> LIST OF TASKS
a. Answer from the reserve currency essay:
(i) Since when has the US dollar served as the third currency accepted in most of the world?
(ii) Which two markets does the essay say this eventually led to?
(iii) What must the Fed raise, rather than create more money, if it wants the dollar to remain the reserve currency of choice?
b. Translate this sentence from the reserve currency essay into Spanish: "Central banks hold reserves in order to facilitate international trade."
c. Proceed with the essay on the dollar as a reserve currency, writing the section under its final heading in the same argumentative voice.

> TEXT EXCERPT
What a Reserve Currency Should Look Like by Patrick Barron, Mises Institute
Much has been written lately, including by me, about the coming rejection of the dollar as the primary reserve currency of the world’s most important central banks.
My prediction is based upon two things: one, that the Federal Reserve is controlled by inflationist politicians whose main goal is to monetize the federal government’s vast annual budget deficits; and, two, that the rest of the world is getting fed up with holding ever more fiat dollars of decreasing purchasing power. In the first instance, as long as the Fed can get away with printing dollars that ultimately are used to purchase federal government debt, there is no reason for it to cease federal debt monetization, or for the federal government itself to balance its budget.
In the second instance, it is in the self interest of the rest of the world to find an alternative to being robbed by loss of the dollar’s purchasing power. In short, if the Fed does not stop debasing the dollar, its status as a reserve currency will continue to erode.
If the Fed wants the dollar to remain the world’s reserve currency of choice, it must raise interest rates rather than create more money and the government must slash its spending to avoid imposing higher taxes. If it chooses neither of these, or in such small increments as to make little difference, then I fear the dollar is doomed as the world’s primary reserve currency.
What Is a Reserve Currency?
Central banks hold reserves in order to facilitate international trade. Individuals and companies within a monopolized currency area (either an individual nation or some region, such as the euro zone) must exchange their local currency for some other nation’s currency in order to import goods and services. Likewise, individuals and companies within a monopolized currency area must convert foreign currency to local currency in order to pay their local suppliers for producing goods and services that are sold abroad and for which they were paid in foreign currency.
They do this through the central bank. Alternatively, individuals and companies may decide to conduct these exchanges in a third currency, one that is accepted in most of the world. Since the end of World War II, the US dollar has performed this role, meaning that the world is willing to hold dollars (or dollar denominated assets, such as US Treasury bonds), that circulate outside the borders of the US. Over time, this led to the eurodollar and the petrodollar markets.
But simply saying that the world has preferred to hold US dollars does not explain why it preferred to do so. We have lost sight of the fact that there were real reasons for the eurodollar and petrodollar markets, which transcended some mystical faith in the dollar and the US. The world simply had recognized that the dollar was the most marketable currency to hold, I believe mainly for both geopolitical (i.e., US military dominance) and economic (i.e., the size and success of the US economy) reasons. But now those reasons are evaporating, creating an opening for some other, better currency.
Is There Any Better Reserve Currency?

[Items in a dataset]
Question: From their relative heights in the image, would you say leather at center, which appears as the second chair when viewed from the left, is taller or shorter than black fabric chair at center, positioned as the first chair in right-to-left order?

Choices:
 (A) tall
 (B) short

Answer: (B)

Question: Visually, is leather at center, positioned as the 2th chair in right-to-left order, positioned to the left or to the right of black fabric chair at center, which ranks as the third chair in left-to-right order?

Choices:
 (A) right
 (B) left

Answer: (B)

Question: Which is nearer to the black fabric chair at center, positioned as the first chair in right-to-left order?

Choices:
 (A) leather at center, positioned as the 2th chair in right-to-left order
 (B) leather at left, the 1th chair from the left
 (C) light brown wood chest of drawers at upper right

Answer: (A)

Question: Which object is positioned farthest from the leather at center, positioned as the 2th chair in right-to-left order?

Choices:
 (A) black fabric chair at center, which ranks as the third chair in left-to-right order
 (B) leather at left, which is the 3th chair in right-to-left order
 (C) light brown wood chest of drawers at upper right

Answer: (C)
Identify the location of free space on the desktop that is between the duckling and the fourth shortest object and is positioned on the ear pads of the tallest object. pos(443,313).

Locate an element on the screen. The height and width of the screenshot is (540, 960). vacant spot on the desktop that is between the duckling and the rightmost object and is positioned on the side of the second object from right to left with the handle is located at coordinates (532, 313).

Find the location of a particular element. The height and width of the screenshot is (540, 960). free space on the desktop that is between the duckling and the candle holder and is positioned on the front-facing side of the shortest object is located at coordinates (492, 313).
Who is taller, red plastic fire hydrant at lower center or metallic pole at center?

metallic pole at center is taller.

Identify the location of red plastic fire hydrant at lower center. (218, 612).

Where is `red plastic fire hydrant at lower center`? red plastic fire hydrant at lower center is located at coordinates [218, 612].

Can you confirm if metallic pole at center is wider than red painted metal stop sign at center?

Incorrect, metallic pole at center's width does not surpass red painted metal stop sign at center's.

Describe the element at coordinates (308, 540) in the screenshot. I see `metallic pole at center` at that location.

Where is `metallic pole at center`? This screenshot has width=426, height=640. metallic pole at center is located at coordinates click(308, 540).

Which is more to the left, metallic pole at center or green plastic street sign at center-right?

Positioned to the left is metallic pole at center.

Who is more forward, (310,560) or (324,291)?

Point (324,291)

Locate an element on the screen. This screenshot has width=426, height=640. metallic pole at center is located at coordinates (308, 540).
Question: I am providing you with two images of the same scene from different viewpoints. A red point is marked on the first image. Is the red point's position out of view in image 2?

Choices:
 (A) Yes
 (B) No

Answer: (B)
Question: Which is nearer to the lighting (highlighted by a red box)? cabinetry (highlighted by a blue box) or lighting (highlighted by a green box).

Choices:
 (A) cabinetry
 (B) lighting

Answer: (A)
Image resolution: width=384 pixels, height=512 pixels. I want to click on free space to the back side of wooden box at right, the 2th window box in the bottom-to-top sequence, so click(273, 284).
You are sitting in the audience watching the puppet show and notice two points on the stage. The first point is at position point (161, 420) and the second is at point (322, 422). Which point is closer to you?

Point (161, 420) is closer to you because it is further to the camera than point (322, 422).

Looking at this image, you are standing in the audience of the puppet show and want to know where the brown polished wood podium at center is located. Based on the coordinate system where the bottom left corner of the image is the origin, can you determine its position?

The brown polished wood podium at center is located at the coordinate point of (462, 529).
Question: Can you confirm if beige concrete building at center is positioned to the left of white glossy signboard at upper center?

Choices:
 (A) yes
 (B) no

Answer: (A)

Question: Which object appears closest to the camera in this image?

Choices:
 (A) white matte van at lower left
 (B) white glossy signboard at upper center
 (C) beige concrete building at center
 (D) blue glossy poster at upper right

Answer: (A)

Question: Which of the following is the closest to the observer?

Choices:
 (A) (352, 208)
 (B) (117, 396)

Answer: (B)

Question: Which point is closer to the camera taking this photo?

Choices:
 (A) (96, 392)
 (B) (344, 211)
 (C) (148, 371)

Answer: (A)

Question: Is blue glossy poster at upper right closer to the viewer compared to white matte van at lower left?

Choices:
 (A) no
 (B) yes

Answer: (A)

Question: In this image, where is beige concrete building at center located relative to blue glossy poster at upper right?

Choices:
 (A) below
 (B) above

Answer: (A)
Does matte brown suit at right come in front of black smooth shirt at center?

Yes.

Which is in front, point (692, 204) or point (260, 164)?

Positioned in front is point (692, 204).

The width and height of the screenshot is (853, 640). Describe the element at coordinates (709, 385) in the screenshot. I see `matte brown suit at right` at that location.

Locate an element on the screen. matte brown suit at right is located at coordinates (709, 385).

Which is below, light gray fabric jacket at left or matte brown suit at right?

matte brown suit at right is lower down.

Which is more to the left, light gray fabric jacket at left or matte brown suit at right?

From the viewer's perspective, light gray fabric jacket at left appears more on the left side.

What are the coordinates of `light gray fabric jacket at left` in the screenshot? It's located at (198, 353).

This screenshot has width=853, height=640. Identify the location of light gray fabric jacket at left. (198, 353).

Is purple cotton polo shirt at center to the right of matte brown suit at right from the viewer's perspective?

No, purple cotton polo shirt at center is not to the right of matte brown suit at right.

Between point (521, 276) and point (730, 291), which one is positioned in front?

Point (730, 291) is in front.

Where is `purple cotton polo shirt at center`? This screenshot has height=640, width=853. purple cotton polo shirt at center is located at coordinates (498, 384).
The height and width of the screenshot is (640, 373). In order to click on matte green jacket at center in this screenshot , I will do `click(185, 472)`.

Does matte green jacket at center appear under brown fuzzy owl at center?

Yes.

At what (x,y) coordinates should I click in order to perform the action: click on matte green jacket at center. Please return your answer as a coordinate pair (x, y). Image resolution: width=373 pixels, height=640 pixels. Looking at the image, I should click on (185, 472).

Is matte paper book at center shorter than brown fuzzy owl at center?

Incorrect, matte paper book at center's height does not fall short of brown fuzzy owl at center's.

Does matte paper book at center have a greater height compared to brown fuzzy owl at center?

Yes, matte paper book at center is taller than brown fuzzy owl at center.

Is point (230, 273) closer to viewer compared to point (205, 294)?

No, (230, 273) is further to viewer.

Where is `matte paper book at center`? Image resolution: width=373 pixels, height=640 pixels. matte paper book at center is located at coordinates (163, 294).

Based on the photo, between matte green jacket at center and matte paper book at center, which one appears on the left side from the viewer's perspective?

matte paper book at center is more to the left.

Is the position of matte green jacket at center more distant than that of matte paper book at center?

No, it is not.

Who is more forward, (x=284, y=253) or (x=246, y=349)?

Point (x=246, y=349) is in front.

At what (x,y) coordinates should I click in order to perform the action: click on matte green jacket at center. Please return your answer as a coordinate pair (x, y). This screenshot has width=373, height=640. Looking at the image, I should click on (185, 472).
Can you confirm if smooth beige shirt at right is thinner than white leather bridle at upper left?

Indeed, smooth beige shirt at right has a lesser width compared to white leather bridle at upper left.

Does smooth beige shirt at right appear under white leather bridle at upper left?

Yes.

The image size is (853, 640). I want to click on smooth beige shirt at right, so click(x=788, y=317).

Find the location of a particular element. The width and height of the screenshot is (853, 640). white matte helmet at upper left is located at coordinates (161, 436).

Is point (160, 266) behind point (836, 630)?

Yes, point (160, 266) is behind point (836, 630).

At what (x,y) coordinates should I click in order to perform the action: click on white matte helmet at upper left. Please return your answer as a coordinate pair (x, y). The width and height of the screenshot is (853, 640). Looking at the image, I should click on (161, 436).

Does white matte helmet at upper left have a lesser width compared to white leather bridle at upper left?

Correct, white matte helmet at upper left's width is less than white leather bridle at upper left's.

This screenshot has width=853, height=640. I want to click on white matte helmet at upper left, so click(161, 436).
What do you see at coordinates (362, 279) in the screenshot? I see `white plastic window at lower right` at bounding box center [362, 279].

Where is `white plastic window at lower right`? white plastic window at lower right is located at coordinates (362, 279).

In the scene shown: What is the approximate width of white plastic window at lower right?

> RESPONSE LIST
a.
(i) Since the end of World War II.
(ii) The eurodollar and the petrodollar markets.
(iii) Interest rates.

b. Los bancos centrales mantienen reservas para facilitar el comercio internacional.

c.
The market wants a currency which retains its purchasing power and can be exchanged readily for the most varied real goods, services, and assets. As long as nations issue fiat currencies, only a nation with a large internal market will find that its currency is accepted as one of many reserve currencies. If no one else will accept that currency, it always will be accepted in the monopolized currency zone of the central bank that issued it. For example, it is possible that the eurodollar and petrodollar markets could end, forcing holders of US dollars to exchange them for goods and services in the one part of the world that must accept dollars.
The American market is huge, offering lots of choice; whereas, a smaller market, such as Singapore or Russia, would have fewer assets, goods, and services for exchange against the Singapore dollar or the Russian ruble. Much has been written of late that Russia, whose economy is one tenth the size of the US, wants to end what it calls the dollar’s “special privilege.” But there is a natural limit on the demand by central banks to hold Russian rubles, because Russia exports mainly commodities and few goods or services. Furthermore, property rights in Russian companies and other assets are not seen by the market to be as secure as those in Western countries. China’s yuan might fare better than the ruble, because China exports many more goods to the West than Russia; thus, holders of yuan would have somewhat more confidence that they could find readily marketable goods in exchange for yuan.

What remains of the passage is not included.